Despite that feeling of emptiness in some regards, I try to live the best I can now.  I’ve also learned to not hold on to a specific outcome too much. Looking back, I was holding on too tightly to the fact that I wanted to live in Boston (or away from home) for the rest of my life. Well, it is not uncommon for someone in their 20s to move out and not come back. Yet, things happen and those moves are not always permanent. The best things in life have come, I think, when I didn’t try to force the outcome too much and just trusted.

Of course, I am lucky to have had my dad allow me to come home and live here for the years I have after living in Boston. It is a privilege not everyone has. The key is I still have a chance now to live somewhere else and build something, whatever it may be. I am no longer trying to force anything as far as living somewhere else and simply trying to trust the right opportunity will come eventually.

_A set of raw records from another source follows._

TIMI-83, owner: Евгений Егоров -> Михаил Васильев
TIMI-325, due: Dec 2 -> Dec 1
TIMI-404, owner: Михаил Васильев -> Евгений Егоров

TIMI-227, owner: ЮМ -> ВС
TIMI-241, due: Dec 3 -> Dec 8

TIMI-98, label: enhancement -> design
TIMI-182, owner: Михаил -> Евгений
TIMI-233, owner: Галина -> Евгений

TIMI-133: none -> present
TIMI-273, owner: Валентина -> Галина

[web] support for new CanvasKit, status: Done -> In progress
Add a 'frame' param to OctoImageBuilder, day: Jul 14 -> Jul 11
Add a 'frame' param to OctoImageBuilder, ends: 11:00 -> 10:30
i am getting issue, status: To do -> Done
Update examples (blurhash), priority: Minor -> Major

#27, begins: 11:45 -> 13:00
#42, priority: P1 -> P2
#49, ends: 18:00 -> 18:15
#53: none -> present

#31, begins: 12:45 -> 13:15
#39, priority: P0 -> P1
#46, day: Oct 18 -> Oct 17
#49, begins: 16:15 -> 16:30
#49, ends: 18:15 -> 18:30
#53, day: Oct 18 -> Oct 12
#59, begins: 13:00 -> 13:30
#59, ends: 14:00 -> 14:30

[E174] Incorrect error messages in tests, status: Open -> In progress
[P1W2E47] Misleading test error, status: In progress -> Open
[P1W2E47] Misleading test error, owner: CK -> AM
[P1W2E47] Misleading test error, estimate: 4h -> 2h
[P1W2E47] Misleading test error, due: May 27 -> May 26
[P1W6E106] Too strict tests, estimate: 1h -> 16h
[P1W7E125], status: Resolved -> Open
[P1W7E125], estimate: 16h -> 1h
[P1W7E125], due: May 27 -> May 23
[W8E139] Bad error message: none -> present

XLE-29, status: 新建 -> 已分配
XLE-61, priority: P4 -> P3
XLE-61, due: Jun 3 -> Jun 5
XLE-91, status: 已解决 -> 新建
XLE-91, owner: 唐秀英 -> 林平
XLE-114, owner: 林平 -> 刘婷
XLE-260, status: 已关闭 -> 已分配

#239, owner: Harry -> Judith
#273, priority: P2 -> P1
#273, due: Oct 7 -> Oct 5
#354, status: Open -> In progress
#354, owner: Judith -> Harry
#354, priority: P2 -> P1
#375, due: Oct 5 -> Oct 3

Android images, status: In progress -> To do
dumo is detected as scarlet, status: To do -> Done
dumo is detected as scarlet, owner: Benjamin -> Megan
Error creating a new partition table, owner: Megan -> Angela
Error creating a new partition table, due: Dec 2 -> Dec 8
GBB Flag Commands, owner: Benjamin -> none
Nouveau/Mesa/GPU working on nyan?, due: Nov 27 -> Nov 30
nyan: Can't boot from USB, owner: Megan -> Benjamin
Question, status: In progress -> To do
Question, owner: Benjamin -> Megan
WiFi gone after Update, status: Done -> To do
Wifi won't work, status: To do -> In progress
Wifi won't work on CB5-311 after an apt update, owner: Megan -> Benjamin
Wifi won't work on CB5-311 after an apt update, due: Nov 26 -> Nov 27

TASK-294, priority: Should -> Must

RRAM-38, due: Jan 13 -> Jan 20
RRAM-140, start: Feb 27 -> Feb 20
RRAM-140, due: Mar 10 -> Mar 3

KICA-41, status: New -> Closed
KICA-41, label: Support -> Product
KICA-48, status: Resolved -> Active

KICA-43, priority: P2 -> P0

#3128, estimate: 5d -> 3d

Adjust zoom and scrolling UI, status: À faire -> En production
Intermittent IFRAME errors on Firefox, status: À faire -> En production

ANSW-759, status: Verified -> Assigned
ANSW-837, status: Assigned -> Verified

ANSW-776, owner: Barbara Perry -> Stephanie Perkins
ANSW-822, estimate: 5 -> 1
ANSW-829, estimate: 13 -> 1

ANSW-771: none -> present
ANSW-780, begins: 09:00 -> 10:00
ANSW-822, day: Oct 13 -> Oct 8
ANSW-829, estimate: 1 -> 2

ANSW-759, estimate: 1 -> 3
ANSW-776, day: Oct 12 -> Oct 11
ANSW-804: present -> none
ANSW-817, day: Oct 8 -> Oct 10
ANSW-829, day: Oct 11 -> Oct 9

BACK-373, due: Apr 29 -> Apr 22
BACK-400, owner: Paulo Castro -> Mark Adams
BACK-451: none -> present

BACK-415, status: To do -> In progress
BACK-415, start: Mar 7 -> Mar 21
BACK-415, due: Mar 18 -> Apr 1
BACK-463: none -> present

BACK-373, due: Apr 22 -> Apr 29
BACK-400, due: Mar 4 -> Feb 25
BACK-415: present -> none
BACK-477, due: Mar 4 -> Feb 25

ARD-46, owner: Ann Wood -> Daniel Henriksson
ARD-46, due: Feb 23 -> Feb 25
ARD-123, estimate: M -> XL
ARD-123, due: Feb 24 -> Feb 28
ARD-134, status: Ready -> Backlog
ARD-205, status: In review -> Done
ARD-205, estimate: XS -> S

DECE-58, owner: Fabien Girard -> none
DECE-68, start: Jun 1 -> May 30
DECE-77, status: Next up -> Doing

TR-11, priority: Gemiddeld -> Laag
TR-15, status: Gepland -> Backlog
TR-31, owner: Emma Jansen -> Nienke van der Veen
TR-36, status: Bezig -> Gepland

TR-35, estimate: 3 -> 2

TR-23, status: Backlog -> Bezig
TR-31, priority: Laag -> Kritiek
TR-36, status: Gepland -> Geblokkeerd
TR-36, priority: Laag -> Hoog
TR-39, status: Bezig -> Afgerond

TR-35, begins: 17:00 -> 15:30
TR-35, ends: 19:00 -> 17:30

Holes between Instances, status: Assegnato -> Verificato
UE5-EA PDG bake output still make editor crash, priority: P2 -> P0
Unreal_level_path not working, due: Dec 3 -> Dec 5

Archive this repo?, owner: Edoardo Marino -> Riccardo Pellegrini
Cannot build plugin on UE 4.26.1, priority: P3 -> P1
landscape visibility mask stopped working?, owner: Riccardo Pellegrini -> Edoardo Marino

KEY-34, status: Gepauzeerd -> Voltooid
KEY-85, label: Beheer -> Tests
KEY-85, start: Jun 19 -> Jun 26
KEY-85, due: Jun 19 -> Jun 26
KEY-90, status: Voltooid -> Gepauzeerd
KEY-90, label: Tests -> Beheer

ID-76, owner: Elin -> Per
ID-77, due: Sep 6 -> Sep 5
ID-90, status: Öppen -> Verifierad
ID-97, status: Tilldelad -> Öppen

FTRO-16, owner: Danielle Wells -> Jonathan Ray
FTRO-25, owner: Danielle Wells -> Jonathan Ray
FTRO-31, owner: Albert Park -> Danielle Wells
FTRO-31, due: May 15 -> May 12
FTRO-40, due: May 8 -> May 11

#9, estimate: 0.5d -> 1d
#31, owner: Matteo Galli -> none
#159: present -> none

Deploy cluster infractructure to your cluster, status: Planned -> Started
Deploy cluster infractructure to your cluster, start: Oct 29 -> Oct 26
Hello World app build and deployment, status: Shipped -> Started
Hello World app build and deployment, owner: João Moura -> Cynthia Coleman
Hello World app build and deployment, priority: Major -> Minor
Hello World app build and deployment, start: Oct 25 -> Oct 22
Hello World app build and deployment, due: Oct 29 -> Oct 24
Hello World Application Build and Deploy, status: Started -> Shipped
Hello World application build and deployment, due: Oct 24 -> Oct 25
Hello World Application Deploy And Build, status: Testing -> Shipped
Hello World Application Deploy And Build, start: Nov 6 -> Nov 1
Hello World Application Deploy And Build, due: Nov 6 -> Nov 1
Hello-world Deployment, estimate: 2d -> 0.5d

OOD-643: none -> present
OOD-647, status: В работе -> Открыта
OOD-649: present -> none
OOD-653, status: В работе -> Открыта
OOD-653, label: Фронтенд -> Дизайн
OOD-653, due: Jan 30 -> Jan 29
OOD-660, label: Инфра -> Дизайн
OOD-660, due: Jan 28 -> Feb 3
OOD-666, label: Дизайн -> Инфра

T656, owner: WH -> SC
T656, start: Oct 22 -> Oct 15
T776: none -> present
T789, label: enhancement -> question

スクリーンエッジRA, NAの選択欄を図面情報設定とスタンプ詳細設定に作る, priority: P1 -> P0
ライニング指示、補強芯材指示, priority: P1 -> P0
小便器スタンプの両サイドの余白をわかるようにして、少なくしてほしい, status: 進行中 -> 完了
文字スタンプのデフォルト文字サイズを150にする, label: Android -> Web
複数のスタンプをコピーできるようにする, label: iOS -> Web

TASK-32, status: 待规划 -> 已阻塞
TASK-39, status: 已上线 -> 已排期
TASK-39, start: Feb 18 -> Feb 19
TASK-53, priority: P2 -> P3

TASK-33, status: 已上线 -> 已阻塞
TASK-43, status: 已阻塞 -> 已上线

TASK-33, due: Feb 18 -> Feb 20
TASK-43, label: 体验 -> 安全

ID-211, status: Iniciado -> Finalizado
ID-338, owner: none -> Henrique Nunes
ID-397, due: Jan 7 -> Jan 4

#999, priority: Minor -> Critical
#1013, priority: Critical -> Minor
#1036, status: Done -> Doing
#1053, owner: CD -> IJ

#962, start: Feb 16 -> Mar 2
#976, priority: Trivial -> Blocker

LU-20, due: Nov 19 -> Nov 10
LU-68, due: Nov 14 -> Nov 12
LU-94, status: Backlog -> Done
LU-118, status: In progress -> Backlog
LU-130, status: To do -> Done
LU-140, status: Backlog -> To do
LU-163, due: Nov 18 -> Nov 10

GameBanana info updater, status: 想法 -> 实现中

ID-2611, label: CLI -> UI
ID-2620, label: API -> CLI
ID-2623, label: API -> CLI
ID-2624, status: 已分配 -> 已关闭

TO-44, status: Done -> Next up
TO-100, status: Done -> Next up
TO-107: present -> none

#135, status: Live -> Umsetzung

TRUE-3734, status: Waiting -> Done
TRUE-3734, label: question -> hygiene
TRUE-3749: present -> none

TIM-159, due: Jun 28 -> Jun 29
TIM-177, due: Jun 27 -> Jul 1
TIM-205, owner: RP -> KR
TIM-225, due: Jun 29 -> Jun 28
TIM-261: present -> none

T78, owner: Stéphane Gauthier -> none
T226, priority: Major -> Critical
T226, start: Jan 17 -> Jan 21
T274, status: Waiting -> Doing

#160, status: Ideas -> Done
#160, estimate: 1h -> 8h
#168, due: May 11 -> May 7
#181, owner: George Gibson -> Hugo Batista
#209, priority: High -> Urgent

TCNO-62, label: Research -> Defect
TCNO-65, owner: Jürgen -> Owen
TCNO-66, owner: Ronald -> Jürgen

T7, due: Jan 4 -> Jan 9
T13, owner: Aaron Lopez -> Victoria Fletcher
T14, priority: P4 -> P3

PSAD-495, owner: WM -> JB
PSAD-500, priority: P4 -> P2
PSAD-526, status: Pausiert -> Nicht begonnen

Life is about growth, I think. On paper, my life may have seemed better 5 years ago at this time. I was living in Boston, in a relationship, and had a full-time job. Nowadays, I live at home, am not working (although searching hard), and have no relationship to speak of. More importantly, however, I feel I am more mature and wiser than I was then. I have more inner peace, something that can’t be measured on paper. You can have certain things on paper, but if your mind and heart are not in the right spots, those things will eventually be lost. That was the case with me.

So, I try now to realize I will be more prepared when the next opportunity comes knocking. I don’t know when that will be, but it is OK for now. After all, why should I worry about how my life may look “on paper”? Only I really know the leaps and bounds I have made over the last 5 years and for that, I must give myself credit.